Morceau choisi : "Arnaque, hasard, classe, événement, quiconque toujours en pomme de terre / Toi tu t’appelles barquette de LU, muscadélectrique c’est plus cher / Olar, Fus, Alar, Jus et Djar, tronch’à cul dans le sandwich triangle / 3,4,5, Jean-Luc, guidon, accroché par la..."
Vous avez deux heures…
Artaud avait beau dire que "la langue, c’est dégueulasse", on lui préférera Céline pour qualifier la prose de Justin€ de "dégueulasse d’élégance", dans le très bon sens du terme bien sûr.
Heureusement les faux bretons ont pensé à tout le monde, en consacrant une autre partie de leurs écrits au football. Vibrant hommage au Arrigo Sacchi offensif qu’est "Jean-Claude Suadeau", entraîneur du champion de France nantais de la saison 96-97 (1 défaite en 38 matches), à la grande époque des Loko-Pedros-Ouedec-Ferri-Karembeu-N’Doram et tout ça. Une touche de balle, de la fluidité, le jeu à la nantaise pourrait également définir la musique de Justin(e). Et si le titre devenait le "You’ll Never Walk Alone " de la Beaujoire ?

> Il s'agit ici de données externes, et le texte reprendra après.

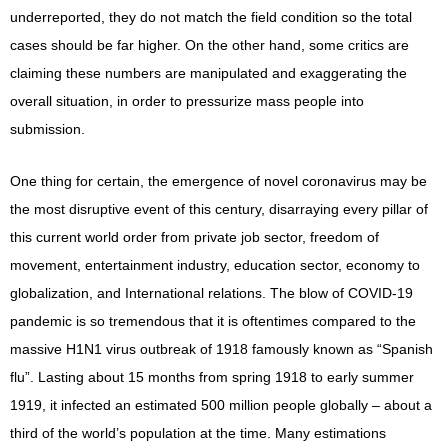
underreported, they do not match the field condition so the total
cases should be far higher. On the other hand, some critics are
claiming these numbers are manipulated and exaggerating the
overall situation, in order to pressurize mass people into
submission.
One thing for certain, the emergence of novel coronavirus may be
the most disruptive event of this century, disarraying every pillar of
this current world order from private job sector, freedom of
movement, entertainment industry, education sector, economy to
globalization, and International relations. The blow of COVID-19
pandemic is so tremendous that it is oftentimes compared to the
massive H1N1 virus outbreak of 1918 famously known as “Spanish
flu”. Lasting about 15 months from spring 1918 to early summer
1919, it infected an estimated 500 million people globally – about a
third of the world’s population at the time. Many estimations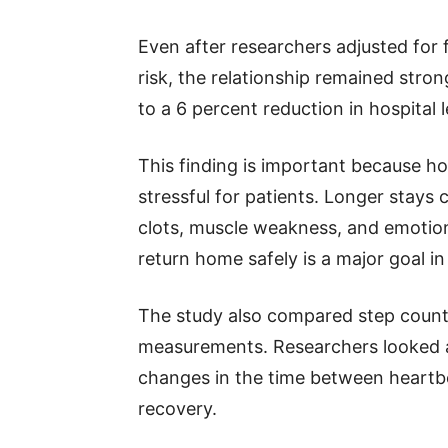
Even after researchers adjusted for f
risk, the relationship remained stron
to a 6 percent reduction in hospital 
This finding is important because ho
stressful for patients. Longer stays 
clots, muscle weakness, and emotiona
return home safely is a major goal i
The study also compared step coun
measurements. Researchers looked at
changes in the time between heartbea
recovery.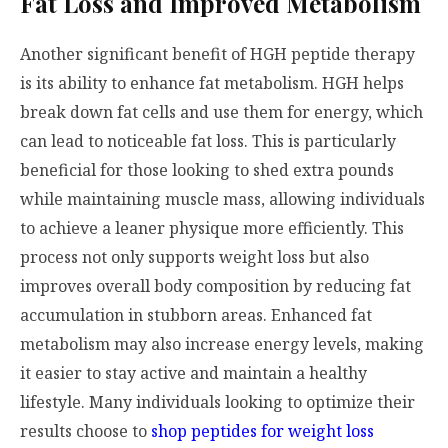
Fat Loss and Improved Metabolism
Another significant benefit of HGH peptide therapy
is its ability to enhance fat metabolism. HGH helps
break down fat cells and use them for energy, which
can lead to noticeable fat loss. This is particularly
beneficial for those looking to shed extra pounds
while maintaining muscle mass, allowing individuals
to achieve a leaner physique more efficiently. This
process not only supports weight loss but also
improves overall body composition by reducing fat
accumulation in stubborn areas. Enhanced fat
metabolism may also increase energy levels, making
it easier to stay active and maintain a healthy
lifestyle. Many individuals looking to optimize their
results choose to
shop peptides for weight loss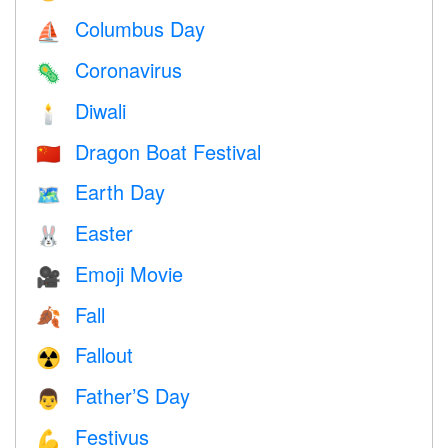
Columbus Day
⛵️
Coronavirus
🦠
Diwali
🕯
Dragon Boat Festival
🇨🇳
Earth Day
🗺️
Easter
🐰
Emoji Movie
🎥
Fall
🍂
Fallout
☢️
Father’S Day
👨
Festivus
💪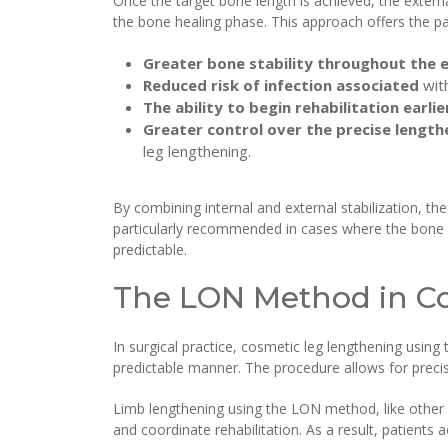
Once the target bone length is achieved, the externa
the bone healing phase. This approach offers the pa
Greater bone stability throughout the 
Reduced risk of infection associated
wit
The ability to begin rehabilitation earlie
Greater control over the precise lengthe
leg lengthening.
By combining internal and external stabilization, th
particularly recommended in cases where the bone 
predictable.
The LON Method in C
In surgical practice, cosmetic leg lengthening usin
predictable manner. The procedure allows for precise
Limb lengthening using the LON method, like other 
and coordinate rehabilitation. As a result, patients 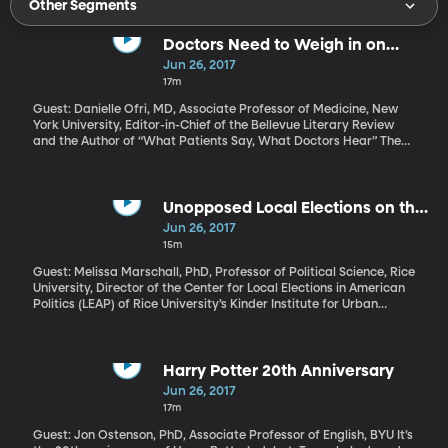
Other Segments
Doctors Need to Weigh in on
HealthCare Bills
Jun 26, 2017
17m
Guest: Danielle Ofri, MD, Associate Professor of Medicine, New
York University, Editor-in-Chief of the Bellevue Literary Review
and the Author of “What Patients Say, What Doctors Hear” The
US Senate is expected to vote on its own version of a plan to
replace Obamacare this week. The plan crafted by Senate
Republicans bears a lot of similarity to what House Republicans
passed several weeks ago. Major physician groups including the
Unopposed Local Elections on the
American Medical Association and the American Academy of
Rise
Jun 26, 2017
Pediatrics have expressed concern that the Republican
15m
proposals will make healthcare in the US worse. Dr. Danielle Ofri
recently published an Op-Ed in the New York Times encouraging
Guest: Melissa Marschall, PhD, Professor of Political Science, Rice
health professionals to take a side in the healthcare debate and
University, Director of the Center for Local Elections in American
call their members of Congress.
Politics (LEAP) of Rice University’s Kinder Institute for Urban
Research The city of Provo, Utah is having a mayoral election this
year. The two-term mayor is not running for re-election, so the
field is wide open and eight candidates are running in the
nonpartisan race. Based on some new research, that’s fairly
Harry Potter 20th Anniversary
unusual. The study looked at six different states over the last 15
Jun 26, 2017
years and found that half the time, the mayoral elections went
17m
uncontested, with only one candidate. It seems that unopposed
mayoral elections are becoming more and more frequent.
Guest: Jon Ostenson, PhD, Associate Professor of English, BYU It’s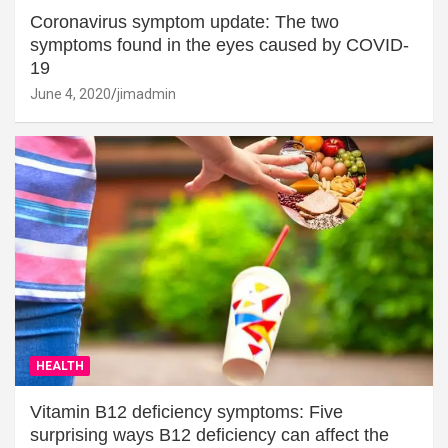
Coronavirus symptom update: The two
symptoms found in the eyes caused by COVID-
19
June 4, 2020
jimadmin
HEALTH
Vitamin B12 deficiency symptoms: Five
surprising ways B12 deficiency can affect the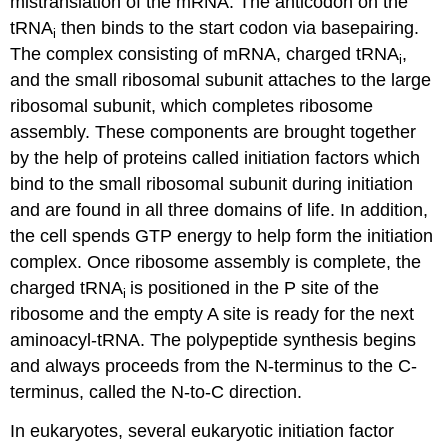
mistranslation of the mRNA. The anticodon on the
tRNA
then binds to the start codon via basepairing.
i
The complex consisting of mRNA, charged tRNA
,
i
and the small ribosomal subunit attaches to the large
ribosomal subunit, which completes ribosome
assembly. These components are brought together
by the help of proteins called initiation factors which
bind to the small ribosomal subunit during initiation
and are found in all three domains of life. In addition,
the cell spends GTP energy to help form the initiation
complex. Once ribosome assembly is complete, the
charged tRNA
is positioned in the P site of the
i
ribosome and the empty A site is ready for the next
aminoacyl-tRNA. The polypeptide synthesis begins
and always proceeds from the N-terminus to the C-
terminus, called the N-to-C direction.
In eukaryotes, several eukaryotic initiation factor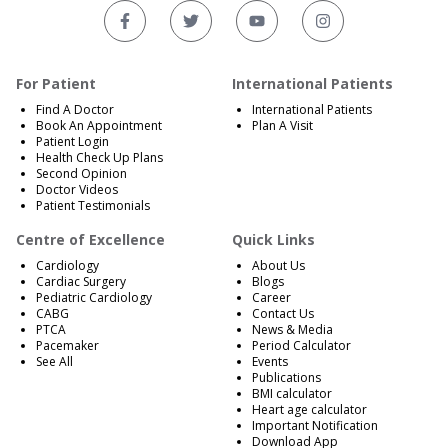
For Patient
International Patients
Find A Doctor
International Patients
Book An Appointment
Plan A Visit
Patient Login
Health Check Up Plans
Second Opinion
Doctor Videos
Patient Testimonials
Centre of Excellence
Quick Links
Cardiology
About Us
Cardiac Surgery
Blogs
Pediatric Cardiology
Career
CABG
Contact Us
PTCA
News & Media
Pacemaker
Period Calculator
See All
Events
Publications
BMI calculator
Heart age calculator
Important Notification
Download App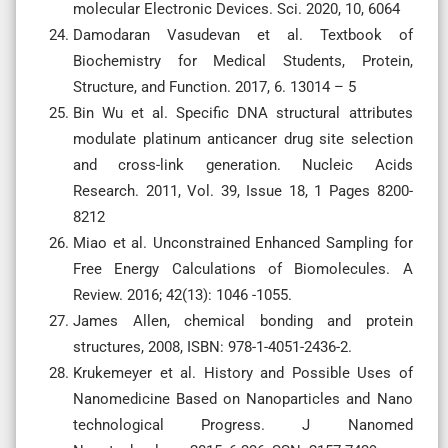
molecular Electronic Devices. Sci. 2020, 10, 6064
Damodaran Vasudevan et al. Textbook of
Biochemistry for Medical Students, Protein,
Structure, and Function. 2017, 6. 13014 – 5
Bin Wu et al. Specific DNA structural attributes
modulate platinum anticancer drug site selection
and cross-link generation. Nucleic Acids
Research. 2011, Vol. 39, Issue 18, 1 Pages 8200-
8212
Miao et al. Unconstrained Enhanced Sampling for
Free Energy Calculations of Biomolecules. A
Review. 2016; 42(13): 1046 -1055.
James Allen, chemical bonding and protein
structures, 2008, ISBN: 978-1-4051-2436-2.
Krukemeyer et al. History and Possible Uses of
Nanomedicine Based on Nanoparticles and Nano
technological Progress. J Nanomed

De football il est encore question sur l’exceptionnelle "Affreux, Sales & Méchants", avec une voix parfaitement posée rendant hommage au fantasque anglais Chris Waddle qui fit tant rêver l’OM, ou à l’ange blond Tony Vairelles, idole lensoise de la race de ceux qui auraient pu mourir pour leurs couleurs. Espèce en voie de disparition.
Ce titre fait partie des hits potentiels dont regorge Accident Numéro 7, comme la bombe "Festen", la déferlante "Infaillible" aux chœurs enivrants ou la perle "Vie De Merde" référence à l’excellent site Internet du même nom. Un début à l’accordéon, un featuring de Batbat de Diego Pallavas, et encore un titre qui mériterait amplement d’inonder les ondes radios si seulement les radios rock françaises se découvraient la faculté de se sortir les doigts du cul.

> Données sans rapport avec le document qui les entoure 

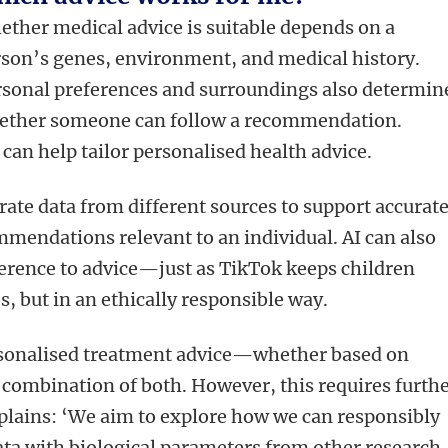
ther medical advice is suitable depends on a
son’s genes, environment, and medical history.
sonal preferences and surroundings also determin
ether someone can follow a recommendation.
) can help tailor personalised health advice.
rate data from different sources to support accurat
mendations relevant to an individual. AI can also
erence to advice—just as TikTok keeps children
, but in an ethically responsible way.
ersonalised treatment advice—whether based on
a combination of both. However, this requires furth
lains: ‘We aim to explore how we can responsibly
ta with biological parameters from other research.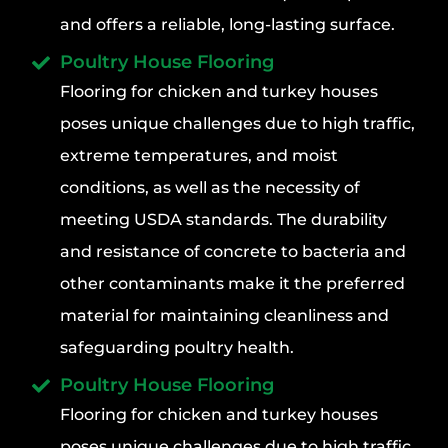
and offers a reliable, long-lasting surface.
Poultry House Flooring
Flooring for chicken and turkey houses
poses unique challenges due to high traffic,
extreme temperatures, and moist
conditions, as well as the necessity of
meeting USDA standards. The durability
and resistance of concrete to bacteria and
other contaminants make it the preferred
material for maintaining cleanliness and
safeguarding poultry health.
Poultry House Flooring
Flooring for chicken and turkey houses
poses unique challenges due to high traffic,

Car le potentiel du punk rock français actuel n’est plus à prouver, et Justin(e) s’échappe de la masse et d’une place de challenger pour s’affirmer comme l’une des valeurs sûres à l’avenir radieux assuré avec ce second album. Ces titres tubesques à souhait répondent à la virulence d’autres comme "Circulez" ou "Che Vuoi ?", morceau rendant hommage au frère méconnu de Guevara. La production signée Neb Xort, clavier du groupe (préféré de Nicole Richie), Anorexia Nervosa, est absolument impeccable. Elle permet aux influences ricaines du groupe de partouzer allégrement avec les éléments français apportés aux compositions. La clairvoyance des Zabriskie Point répond à la fougue des riffs NoFXiens, comme sur les supersoniques "Plus De Cerveau / Plus d’Estomac" et "Des Ciseaux Et Une Photocopieuse". On guette un moment de faiblesse, de relâchement, mais comme dans les meilleurs films il n’arrive jamais. Chaque chanson est un climax final, et en guise de résolution on se délecte des "Quand le dernier des comédiens aura filmé sa propre mort / Peut-être pourra-t-on enfin renvoyer les dieux dans leurs cimetières" clamés sur "De l’Indirect & Des Maux d’Ordre".

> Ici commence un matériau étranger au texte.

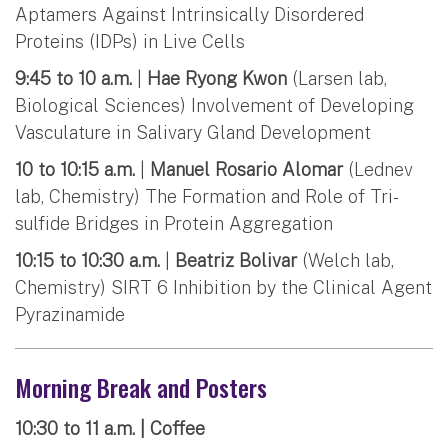
Aptamers Against Intrinsically Disordered
Proteins (IDPs) in Live Cells
9:45 to 10 a.m.
|
Hae Ryong Kwon
(Larsen lab,
Biological Sciences) Involvement of Developing
Vasculature in Salivary Gland Development
10 to 10:15 a.m.
|
Manuel Rosario Alomar
(Lednev
lab, Chemistry) The Formation and Role of Tri-
sulfide Bridges in Protein Aggregation
10:15 to 10:30 a.m.
|
Beatriz Bolivar
(Welch lab,
Chemistry) SIRT 6 Inhibition by the Clinical Agent
Pyrazinamide
Morning Break and Posters
10:30 to 11 a.m. | Coffee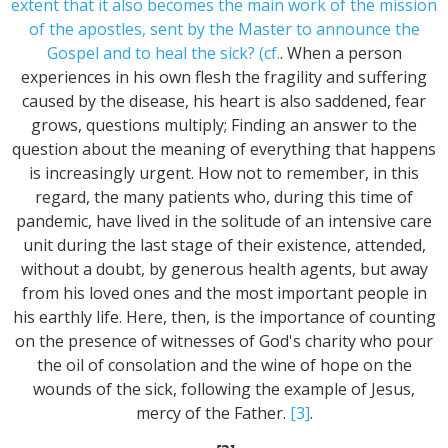
extent that it also becomes the main work of the mission
of the apostles, sent by the Master to announce the
Gospel and to heal the sick? (cf.
. When a person
experiences in his own flesh the fragility and suffering
caused by the disease, his heart is also saddened, fear
grows, questions multiply; Finding an answer to the
question about the meaning of everything that happens
is increasingly urgent. How not to remember, in this
regard, the many patients who, during this time of
pandemic, have lived in the solitude of an intensive care
unit during the last stage of their existence, attended,
without a doubt, by generous health agents, but away
from his loved ones and the most important people in
his earthly life. Here, then, is the importance of counting
on the presence of witnesses of God's charity who pour
the oil of consolation and the wine of hope on the
wounds of the sick, following the example of Jesus,
mercy of the Father.
[3]
.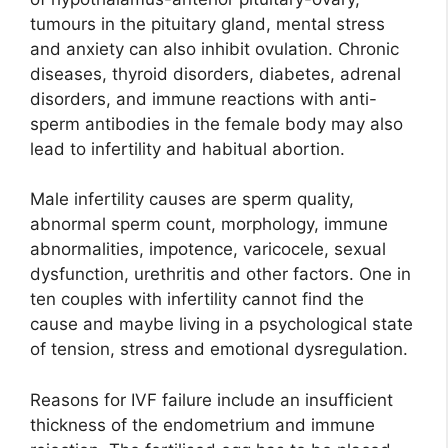
tumours in the pituitary gland, mental stress
and anxiety can also inhibit ovulation. Chronic
diseases, thyroid disorders, diabetes, adrenal
disorders, and immune reactions with anti-
sperm antibodies in the female body may also
lead to infertility and habitual abortion.
Male infertility causes are sperm quality,
abnormal sperm count, morphology, immune
abnormalities, impotence, varicocele, sexual
dysfunction, urethritis and other factors. One in
ten couples with infertility cannot find the
cause and maybe living in a psychological state
of tension, stress and emotional dysregulation.
Reasons for IVF failure include an insufficient
thickness of the endometrium and immune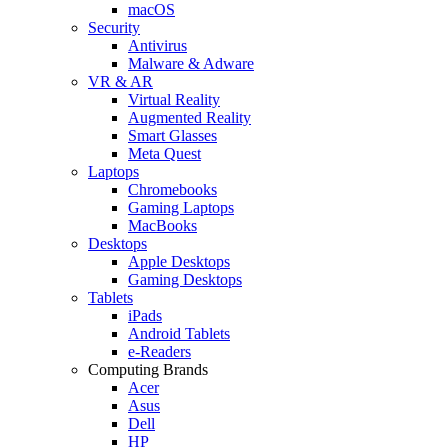
macOS
Security
Antivirus
Malware & Adware
VR & AR
Virtual Reality
Augmented Reality
Smart Glasses
Meta Quest
Laptops
Chromebooks
Gaming Laptops
MacBooks
Desktops
Apple Desktops
Gaming Desktops
Tablets
iPads
Android Tablets
e-Readers
Computing Brands
Acer
Asus
Dell
HP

Du début à la fin Justin(e) aura comblé son auditoire. Dans tous les états, toutes les positions. Enervée ou optimiste, révoltée ou rassasiée, elle est à couper le souffle. Et celui-ci à peine retrouvé, on en redemande. Jusqu’au bout de la nuit et de bien d’autres journées. Et mis de côté le romantisme, le désir et le sentiment, on ne peut que s’incliner devant tant de talent.